In 1616, a second edition of Faust was published. It added several new scenes. Officially, the changes were made by two little-known playwrights, hired specifically for this purpose by Philip Henslow, owner of the Rose Theatre. However, it's completely unclear why they introduced a new, rather extensive and risky plotline. In the new version, Bruno appears at the papal court—or rather, he is brought in chains. After interrogation, he is sentenced to death. But Faust and Mephistopheles free Bruno and carry him away from Italy.
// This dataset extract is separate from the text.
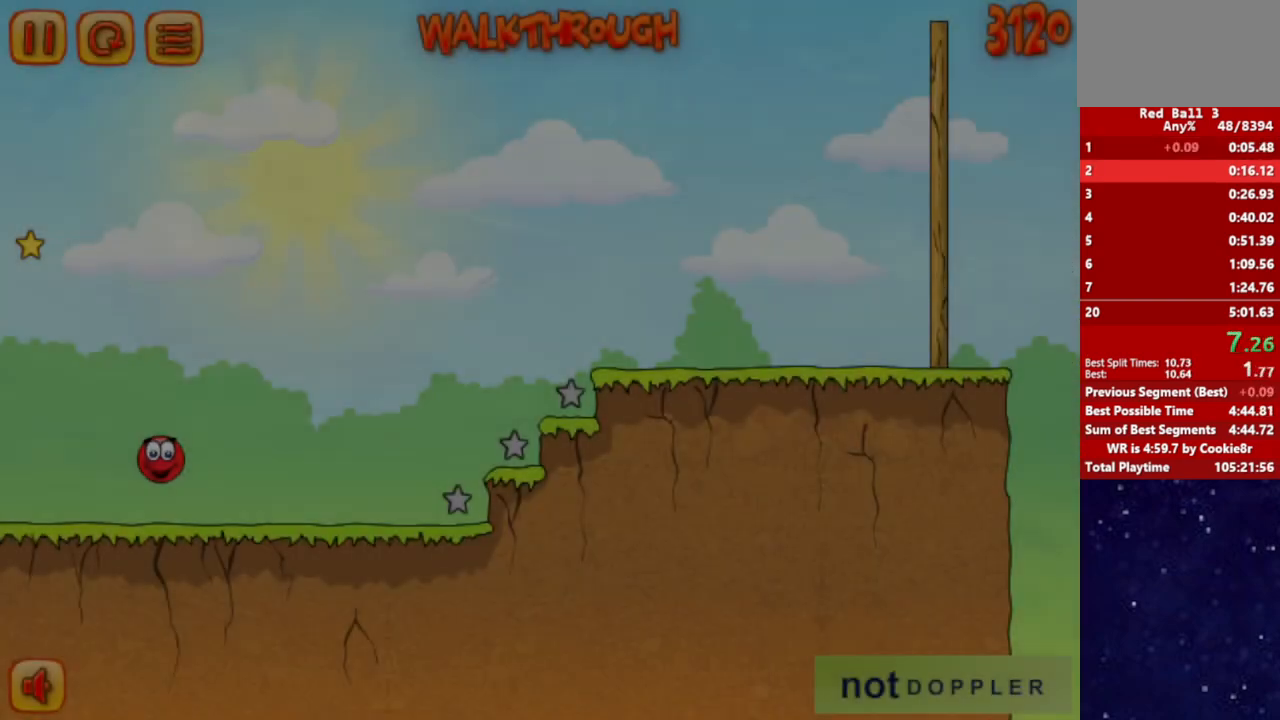
{"keys": ["right", "up"], "events": [[417, "up", "down"]]}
The new character is called Bruno the Saxon – a significant name considering that the early story of Hamlet was written by Saxo Grammaticus, and Wittenberg – the freest university in Europe, where the Copernican system was studied – was located in Saxony.
Hamlet knows not only astronomy but also anatomy. He expertly describes the circulation of blood in the human body. The author may have drawn his information from the works of Michael Servetus, a medical scholar who, like Bruno, was burned at the stake in Geneva. His executioner was the fanatical Protestant John Calvin, who hated both carnal and spiritual pleasures and forbade not only inappropriate thoughts but also balls, theaters, and elegant clothing.
Mortal and implacable enemies—Catholics and Protestants—defended with equal fervor the medieval model of the universe, resting on three pillars: the dogmas of the Bible, the logic of Aristotle, and the cosmogony of Ptolemy, attempting to force into their Procrustean bed the boundless depths of the cosmos and the individuality revealed to the minds of the thinkers, creators, and visionaries of the Renaissance. The battle for free thought and creativity, based on reason and intuition instead of prescriptions and dogmas, was truly heroic and often led to tragic ends.
And the prince in the night-colored cloak, wandering the corridors of Elsinore with his ever-present book in his hands, was one of the heroes and martyrs of this battle, like his creator, who hid under the cloak of Hecate – the goddess of the night and patroness of secret and forbidden knowledge – on the very day when on earth the English celebrated her annual festival, and in the sky the place of the Sun was briefly taken by seven stars.